Białoruskie helikoptery naruszyły polską przestrzeń powietrzną. Mobilizacja na granicy

1 sierpnia mieszkańcy Białowieży alarmowali o tym, że nad tą miejscowością pojawiły się śmigłowce, najprawdopodobniej białoruskie. Początkowo wojsko polskie twierdziło, że owszem, nie były to nasze helikoptery, ale nie naruszyły one granic polskiej przestrzeni powietrznej.
Zrzut ekranu 2023-08-02 o 22.38.47.png

Mimo wszystko sytuacja wymagała wyjaśnień. W związku z tym Ministerstwo Obrony Narodowej zwołało posiedzenie Komitetu ds. Bezpieczeństwa Narodowego i Spraw Obronnych, z Mariuszem Błaszczakiem na czele.



Po obradach ustalono, że poprzedni komunikat nie był poprawny, a helikoptery poruszały się na naszym terenie, wlatując w polską przestrzeń powietrzną na 2,3 km.



"Przekroczenie granicy miało miejsce w rejonie Białowieży na bardzo niskiej wysokości, utrudniającej wykrycie przez systemy radarowe. Dlatego też w porannym komunikacie Dowództwo Operacyjne Rodzajów Sił Zbrojnych poinformowało, że polskie systemy radiolokacyjne nie odnotowały naruszenia polskiej przestrzeni powietrznej" - zaznaczyło MON.

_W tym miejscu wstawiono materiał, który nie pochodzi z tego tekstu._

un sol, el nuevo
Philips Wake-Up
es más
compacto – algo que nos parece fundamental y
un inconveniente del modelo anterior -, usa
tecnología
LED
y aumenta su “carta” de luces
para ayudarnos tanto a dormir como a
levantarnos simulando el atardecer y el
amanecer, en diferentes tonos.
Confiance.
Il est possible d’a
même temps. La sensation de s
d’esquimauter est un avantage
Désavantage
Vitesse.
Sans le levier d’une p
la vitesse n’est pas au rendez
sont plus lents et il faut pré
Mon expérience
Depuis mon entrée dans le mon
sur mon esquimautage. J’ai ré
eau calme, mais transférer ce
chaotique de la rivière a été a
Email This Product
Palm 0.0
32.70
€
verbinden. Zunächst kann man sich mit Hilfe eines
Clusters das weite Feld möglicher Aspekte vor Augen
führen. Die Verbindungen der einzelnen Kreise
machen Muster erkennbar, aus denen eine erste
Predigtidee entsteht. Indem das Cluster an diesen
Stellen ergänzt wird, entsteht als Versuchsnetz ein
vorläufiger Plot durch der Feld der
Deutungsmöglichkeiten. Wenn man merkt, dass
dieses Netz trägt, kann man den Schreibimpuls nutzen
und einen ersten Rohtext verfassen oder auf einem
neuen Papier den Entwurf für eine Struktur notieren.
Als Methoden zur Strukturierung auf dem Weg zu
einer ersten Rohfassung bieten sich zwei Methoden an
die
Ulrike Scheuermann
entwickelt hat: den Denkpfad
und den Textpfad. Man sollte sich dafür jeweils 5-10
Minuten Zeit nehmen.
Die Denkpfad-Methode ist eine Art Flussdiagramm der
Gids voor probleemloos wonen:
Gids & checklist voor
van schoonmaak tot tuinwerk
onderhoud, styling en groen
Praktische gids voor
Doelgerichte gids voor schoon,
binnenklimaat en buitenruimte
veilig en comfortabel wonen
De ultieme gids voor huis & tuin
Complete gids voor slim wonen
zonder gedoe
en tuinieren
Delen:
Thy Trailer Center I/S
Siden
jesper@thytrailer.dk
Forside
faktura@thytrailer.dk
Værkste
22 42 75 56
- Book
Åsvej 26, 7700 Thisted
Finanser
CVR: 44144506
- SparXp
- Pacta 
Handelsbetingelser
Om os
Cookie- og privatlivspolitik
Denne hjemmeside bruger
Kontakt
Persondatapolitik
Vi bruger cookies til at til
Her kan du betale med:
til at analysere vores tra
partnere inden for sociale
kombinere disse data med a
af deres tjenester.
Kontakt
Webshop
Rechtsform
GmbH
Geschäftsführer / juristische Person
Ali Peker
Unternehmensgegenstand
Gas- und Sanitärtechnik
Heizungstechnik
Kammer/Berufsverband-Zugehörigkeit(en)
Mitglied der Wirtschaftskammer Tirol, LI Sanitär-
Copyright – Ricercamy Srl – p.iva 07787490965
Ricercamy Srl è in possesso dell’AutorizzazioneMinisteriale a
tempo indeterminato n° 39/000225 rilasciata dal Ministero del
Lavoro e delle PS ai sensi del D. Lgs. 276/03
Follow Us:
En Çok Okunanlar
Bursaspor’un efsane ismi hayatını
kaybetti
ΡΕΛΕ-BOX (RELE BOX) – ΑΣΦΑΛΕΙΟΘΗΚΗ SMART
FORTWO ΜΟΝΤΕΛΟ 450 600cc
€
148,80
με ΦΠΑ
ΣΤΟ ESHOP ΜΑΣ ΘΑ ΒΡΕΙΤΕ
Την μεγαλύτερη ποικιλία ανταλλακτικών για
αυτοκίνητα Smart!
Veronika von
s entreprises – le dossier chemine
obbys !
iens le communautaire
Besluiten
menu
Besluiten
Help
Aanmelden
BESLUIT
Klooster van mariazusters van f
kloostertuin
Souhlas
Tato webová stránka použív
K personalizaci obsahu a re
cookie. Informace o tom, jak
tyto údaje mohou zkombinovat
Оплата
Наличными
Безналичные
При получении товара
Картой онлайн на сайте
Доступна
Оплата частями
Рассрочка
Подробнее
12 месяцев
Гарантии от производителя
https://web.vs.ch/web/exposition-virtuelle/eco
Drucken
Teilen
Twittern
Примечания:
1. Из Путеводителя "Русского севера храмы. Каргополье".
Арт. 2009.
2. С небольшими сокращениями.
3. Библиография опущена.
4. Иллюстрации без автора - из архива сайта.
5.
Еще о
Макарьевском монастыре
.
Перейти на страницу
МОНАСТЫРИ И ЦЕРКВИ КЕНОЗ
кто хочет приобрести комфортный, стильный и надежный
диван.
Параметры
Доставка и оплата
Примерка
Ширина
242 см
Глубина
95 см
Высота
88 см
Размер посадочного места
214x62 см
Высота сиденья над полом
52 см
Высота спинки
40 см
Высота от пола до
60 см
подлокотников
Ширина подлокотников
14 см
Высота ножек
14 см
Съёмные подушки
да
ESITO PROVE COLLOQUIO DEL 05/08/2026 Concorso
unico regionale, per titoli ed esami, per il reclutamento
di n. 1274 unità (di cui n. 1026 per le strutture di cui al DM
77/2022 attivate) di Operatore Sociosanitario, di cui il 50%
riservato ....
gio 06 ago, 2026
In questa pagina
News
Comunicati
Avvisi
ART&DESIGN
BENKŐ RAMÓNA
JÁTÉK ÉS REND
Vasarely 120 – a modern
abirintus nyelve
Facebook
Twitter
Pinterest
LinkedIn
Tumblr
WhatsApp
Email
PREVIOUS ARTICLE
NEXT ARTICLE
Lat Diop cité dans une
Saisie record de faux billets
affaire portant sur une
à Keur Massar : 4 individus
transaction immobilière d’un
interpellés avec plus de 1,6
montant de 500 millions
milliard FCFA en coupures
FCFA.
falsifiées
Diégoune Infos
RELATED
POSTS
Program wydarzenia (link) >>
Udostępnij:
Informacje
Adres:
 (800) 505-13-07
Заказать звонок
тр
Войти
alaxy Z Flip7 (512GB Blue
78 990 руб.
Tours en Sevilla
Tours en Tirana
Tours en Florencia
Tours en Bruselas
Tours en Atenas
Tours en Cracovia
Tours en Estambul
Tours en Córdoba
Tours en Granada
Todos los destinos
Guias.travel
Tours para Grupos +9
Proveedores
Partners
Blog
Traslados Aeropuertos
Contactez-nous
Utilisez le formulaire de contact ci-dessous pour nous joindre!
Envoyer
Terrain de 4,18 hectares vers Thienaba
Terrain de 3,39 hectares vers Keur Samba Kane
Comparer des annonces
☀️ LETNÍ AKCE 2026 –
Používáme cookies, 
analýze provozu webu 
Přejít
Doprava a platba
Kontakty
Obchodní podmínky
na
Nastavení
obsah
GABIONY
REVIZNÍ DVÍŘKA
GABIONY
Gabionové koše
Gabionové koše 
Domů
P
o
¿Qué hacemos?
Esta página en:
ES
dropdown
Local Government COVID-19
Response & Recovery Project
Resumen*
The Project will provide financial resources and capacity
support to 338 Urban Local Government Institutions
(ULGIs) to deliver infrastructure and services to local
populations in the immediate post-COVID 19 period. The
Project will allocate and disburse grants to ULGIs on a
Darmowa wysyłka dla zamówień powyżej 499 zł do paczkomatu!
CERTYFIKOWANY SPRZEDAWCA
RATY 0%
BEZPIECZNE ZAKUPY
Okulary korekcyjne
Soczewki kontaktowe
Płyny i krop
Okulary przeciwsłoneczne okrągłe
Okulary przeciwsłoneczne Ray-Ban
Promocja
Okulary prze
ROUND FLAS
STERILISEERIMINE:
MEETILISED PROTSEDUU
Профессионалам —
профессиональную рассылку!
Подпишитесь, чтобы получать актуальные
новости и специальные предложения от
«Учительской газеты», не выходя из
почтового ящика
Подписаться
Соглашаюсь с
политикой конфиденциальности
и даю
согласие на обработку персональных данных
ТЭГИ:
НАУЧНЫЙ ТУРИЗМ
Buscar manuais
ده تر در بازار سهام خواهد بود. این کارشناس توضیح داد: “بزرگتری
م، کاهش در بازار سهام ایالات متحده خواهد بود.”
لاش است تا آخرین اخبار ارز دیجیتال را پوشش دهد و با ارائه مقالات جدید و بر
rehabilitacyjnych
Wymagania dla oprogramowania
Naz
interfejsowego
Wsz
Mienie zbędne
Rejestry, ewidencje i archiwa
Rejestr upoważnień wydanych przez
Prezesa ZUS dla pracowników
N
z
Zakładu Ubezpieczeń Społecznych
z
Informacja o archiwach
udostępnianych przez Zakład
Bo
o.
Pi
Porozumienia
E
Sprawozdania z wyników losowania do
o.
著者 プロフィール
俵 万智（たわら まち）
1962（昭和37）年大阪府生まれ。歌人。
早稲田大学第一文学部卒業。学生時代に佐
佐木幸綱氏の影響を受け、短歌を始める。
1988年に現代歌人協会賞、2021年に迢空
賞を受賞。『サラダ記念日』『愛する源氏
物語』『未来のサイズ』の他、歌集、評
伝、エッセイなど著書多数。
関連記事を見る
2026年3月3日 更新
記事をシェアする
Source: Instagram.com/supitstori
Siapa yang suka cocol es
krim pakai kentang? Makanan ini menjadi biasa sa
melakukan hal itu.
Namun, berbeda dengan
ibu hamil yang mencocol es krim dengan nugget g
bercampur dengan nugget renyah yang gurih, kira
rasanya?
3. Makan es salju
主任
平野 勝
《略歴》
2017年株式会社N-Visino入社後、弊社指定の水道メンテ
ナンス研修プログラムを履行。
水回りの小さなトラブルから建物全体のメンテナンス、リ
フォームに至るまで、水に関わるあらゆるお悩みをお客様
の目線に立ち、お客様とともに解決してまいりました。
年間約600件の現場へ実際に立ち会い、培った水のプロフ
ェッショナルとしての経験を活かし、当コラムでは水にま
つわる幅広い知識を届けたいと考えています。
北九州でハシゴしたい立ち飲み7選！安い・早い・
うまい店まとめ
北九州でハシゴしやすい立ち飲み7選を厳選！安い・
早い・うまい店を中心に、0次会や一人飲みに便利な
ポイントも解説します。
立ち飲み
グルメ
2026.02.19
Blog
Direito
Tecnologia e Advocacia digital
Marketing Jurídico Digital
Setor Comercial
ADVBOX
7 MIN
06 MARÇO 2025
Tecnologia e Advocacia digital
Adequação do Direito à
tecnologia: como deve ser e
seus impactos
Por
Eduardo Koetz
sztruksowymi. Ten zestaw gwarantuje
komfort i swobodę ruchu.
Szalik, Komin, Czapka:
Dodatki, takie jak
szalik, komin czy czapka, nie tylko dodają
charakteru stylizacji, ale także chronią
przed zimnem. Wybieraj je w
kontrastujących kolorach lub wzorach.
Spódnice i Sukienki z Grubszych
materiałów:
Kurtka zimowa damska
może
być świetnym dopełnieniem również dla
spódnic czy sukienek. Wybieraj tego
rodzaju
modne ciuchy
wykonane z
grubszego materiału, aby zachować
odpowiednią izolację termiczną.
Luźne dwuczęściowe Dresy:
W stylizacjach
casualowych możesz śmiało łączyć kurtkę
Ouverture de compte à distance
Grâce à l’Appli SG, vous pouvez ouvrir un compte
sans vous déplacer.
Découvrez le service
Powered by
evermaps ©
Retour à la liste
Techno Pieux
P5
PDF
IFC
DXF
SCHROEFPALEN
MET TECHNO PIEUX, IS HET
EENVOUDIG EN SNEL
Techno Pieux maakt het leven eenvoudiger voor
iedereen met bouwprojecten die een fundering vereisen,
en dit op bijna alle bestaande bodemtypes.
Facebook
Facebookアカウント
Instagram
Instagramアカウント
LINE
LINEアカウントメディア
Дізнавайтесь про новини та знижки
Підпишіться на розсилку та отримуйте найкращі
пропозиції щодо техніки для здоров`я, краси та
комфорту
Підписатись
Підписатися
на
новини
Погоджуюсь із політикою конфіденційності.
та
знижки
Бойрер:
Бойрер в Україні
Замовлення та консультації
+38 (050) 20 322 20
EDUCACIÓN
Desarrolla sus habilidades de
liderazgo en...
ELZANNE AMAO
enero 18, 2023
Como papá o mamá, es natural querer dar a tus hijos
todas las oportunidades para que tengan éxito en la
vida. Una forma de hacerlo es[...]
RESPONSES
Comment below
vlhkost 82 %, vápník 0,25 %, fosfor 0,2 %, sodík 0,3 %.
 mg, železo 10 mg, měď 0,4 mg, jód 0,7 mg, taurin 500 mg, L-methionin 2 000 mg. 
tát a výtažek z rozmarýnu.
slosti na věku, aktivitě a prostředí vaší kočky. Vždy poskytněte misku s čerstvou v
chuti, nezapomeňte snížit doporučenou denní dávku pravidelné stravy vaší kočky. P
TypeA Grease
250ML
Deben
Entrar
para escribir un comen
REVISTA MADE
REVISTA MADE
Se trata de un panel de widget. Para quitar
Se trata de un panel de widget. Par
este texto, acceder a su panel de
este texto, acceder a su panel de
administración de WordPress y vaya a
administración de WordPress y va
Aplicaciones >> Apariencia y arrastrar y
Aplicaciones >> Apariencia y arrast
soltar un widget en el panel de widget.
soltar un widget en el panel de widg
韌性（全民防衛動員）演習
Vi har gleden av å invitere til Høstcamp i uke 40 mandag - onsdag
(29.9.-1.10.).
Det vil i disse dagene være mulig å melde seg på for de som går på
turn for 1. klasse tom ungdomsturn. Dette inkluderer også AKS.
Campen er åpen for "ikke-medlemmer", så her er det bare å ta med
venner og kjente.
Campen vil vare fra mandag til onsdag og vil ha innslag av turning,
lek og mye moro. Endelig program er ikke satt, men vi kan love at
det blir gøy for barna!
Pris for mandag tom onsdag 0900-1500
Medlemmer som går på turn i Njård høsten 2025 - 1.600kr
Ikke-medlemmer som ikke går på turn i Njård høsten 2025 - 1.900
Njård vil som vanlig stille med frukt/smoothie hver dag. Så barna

Mariusz Błaszczak polecił, by zwiększyć liczbę żołnierzy znajdujących się na granicy. Dodatkowo wydzielono specjalne siły i środki, by ich wspomóc. We wsparcie wliczają się również śmigłowce bojowe. Ponadto do MSZ wezwano białoruskiego charge d’affaires. O incydencie poinformowano NATO.